The last time the unsportsmanlike acts rule was adjusted was 1995, when the removal of a player's helmet while he is on the field was made illegal, except during timeouts and equipment adjustments, between periods or through play.

"The committee is not in any way interested in restricting the spontaneous enthusiasm and excitement that have made college football a national treasure," University of Georgia athletics director and committee chair Vince Dooley said at the time. "But the committee believes that some of the antics we are seeing on the field clearly go beyond enthusiastic to mean-spirited and self-promoting."

To emphasize that point, the rules committee in 1995 determined that it was necessary to communicate its seriousness in trying to improve sportsmanship in the game through more than just words.

During a special meeting that year, the committee and representatives from the AFCA, Collegiate Commissioners Association, NCAA Student-Athlete Advisory Committee and NCAA Presidents Commission Committee on Sportsmanship and Ethical Conduct in Intercollegiate Athletics gathered at the national office. The group viewed more than 140 plays involving potential unsportsmanlike behavior and reached consensus on how each one should be ruled.

The rulings were then made part of a videotape that was distributed to every NCAA football-playing institution and conference and to officials across the country before the 1995 season. "It was difficult for supervisors of officials to relate to their crews what should and should not be penalized," Adams said. "The video provided a clearer definition and a more consistent understanding of the rules for all players, coaches and officials."

AFCA Executive Director Grant Teaff, who was a member of the rules committee from 1983 through 1989 while head coach at Baylor University, believes the members of his organization are solidly in support of the rules committee's effort.

"We have tried to convey through the AFCA the message that the rules teach sportsmanship," Teaff said. "Their development is one of the best things that has happened to our sport."

In order to keep the message fresh in the minds of officials, players and coaches, the rules committee distributed another video on the subject during the summer of 1998. While the focus of the production remained the examples of legal and illegal displays of celebration, the video featured Archie Griffin of Ohio State University, the only two-time winner of the Heisman Trophy, as host.

So how do spectators view the effort? As with any such initiative, it has its detractors. E-mail messages to the NCAA Web site routinely indicate that people believe the rule is taking the fun out of college football, that offensive players are being restricted in their celebrations but defensive players are not or that the rule is being enforced differently from game to game.
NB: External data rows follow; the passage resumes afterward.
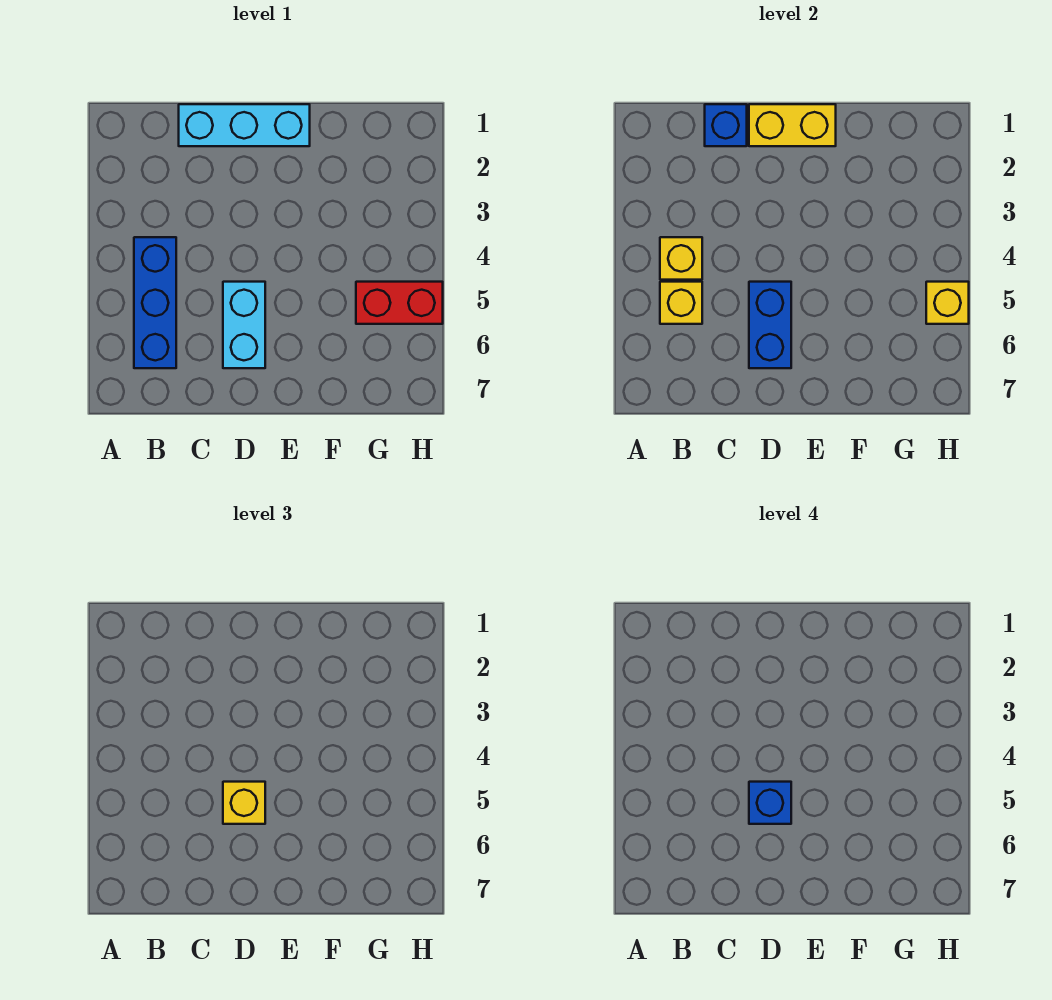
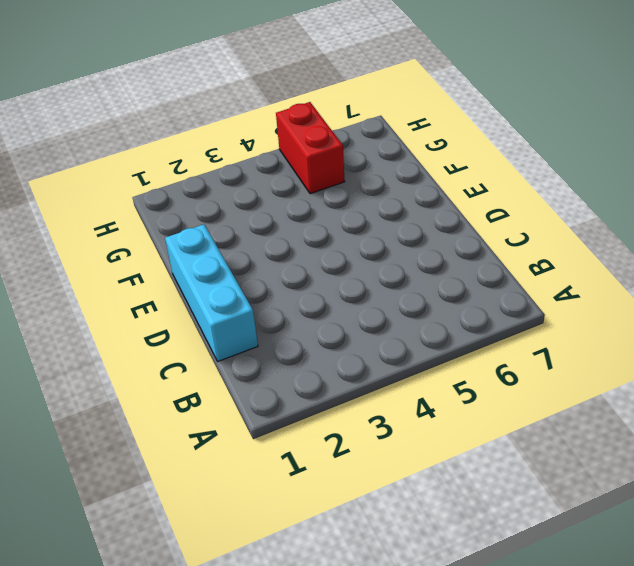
none -> blue brick B4:B6 level 1
none -> cyan brick D5:D6 level 1
none -> yellow brick B4 level 2

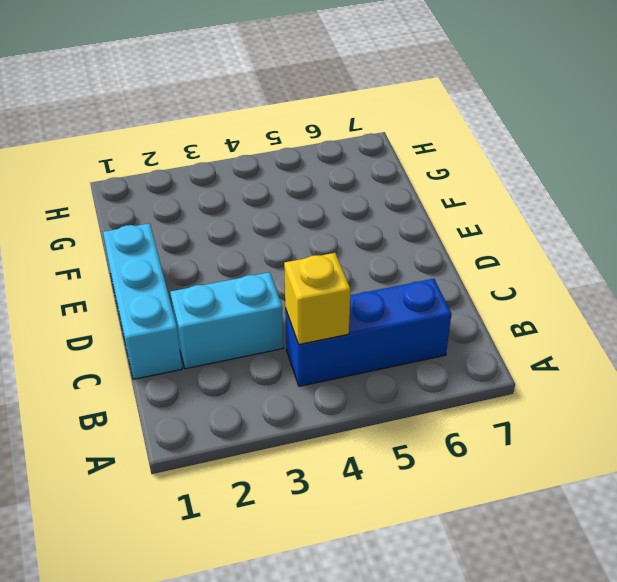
cyan brick C2:C3 level 1 -> cyan brick D5:D6 level 1
none -> red brick G5:H5 level 1
none -> yellow brick B5 level 2
none -> blue brick C1 level 2

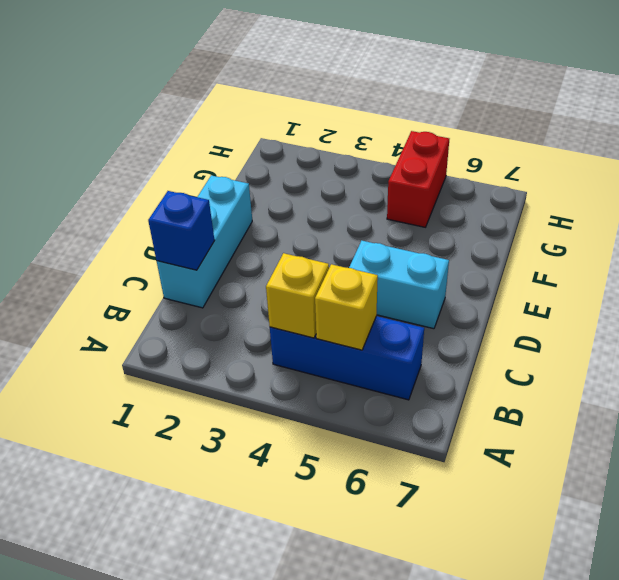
none -> yellow brick D1:E1 level 2
none -> blue brick D5:D6 level 2
none -> yellow brick H5 level 2

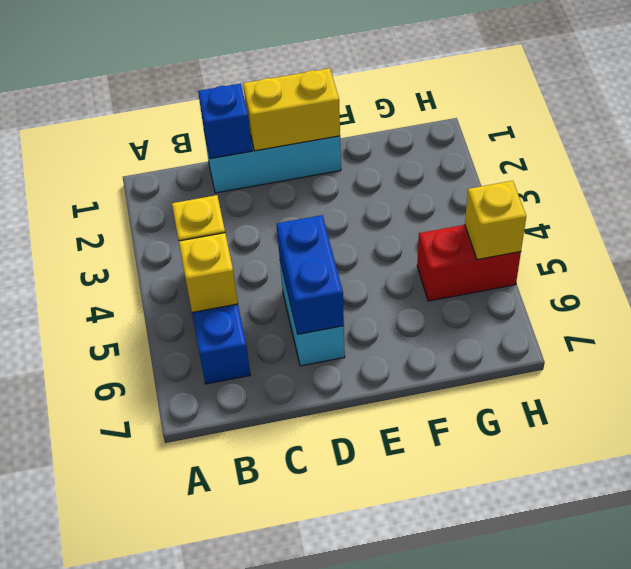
none -> yellow brick D5 level 3
none -> blue brick D5 level 4

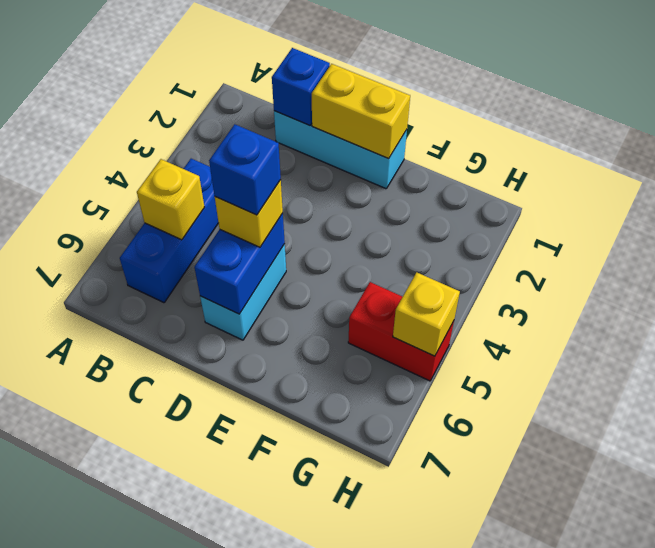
none -> yellow brick B4 level 2

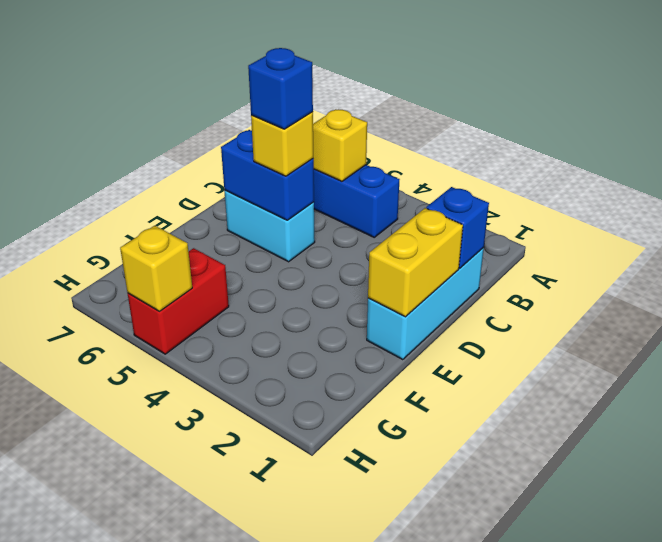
none -> yellow brick B4 level 2

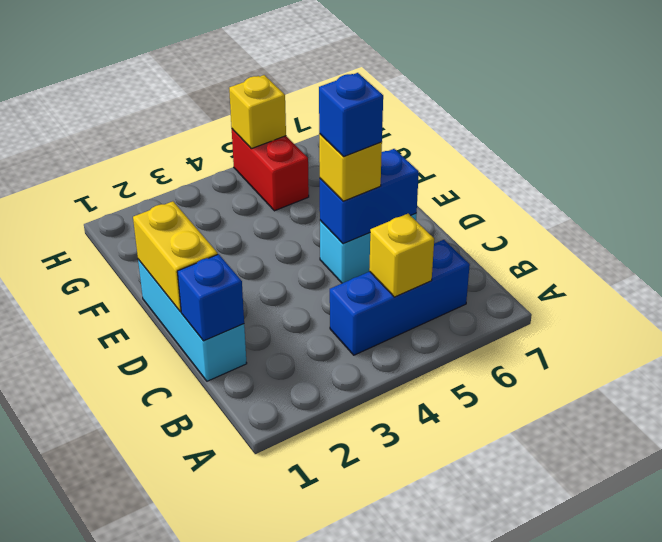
none -> yellow brick B4 level 2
However, it is unlikely that the list of unsportsmanlike acts will be shortened or the emphasis in trying to reduce them lessened. "From my viewpoint, sportsmanship has dramatically improved in the last five years," Adams said.

"If our organization feels it is a rule that needs to loosened, we would work with the rules committee to make the appropriate adjustments," Teaff said. "In my wildest imagination, I can't envision that occurring."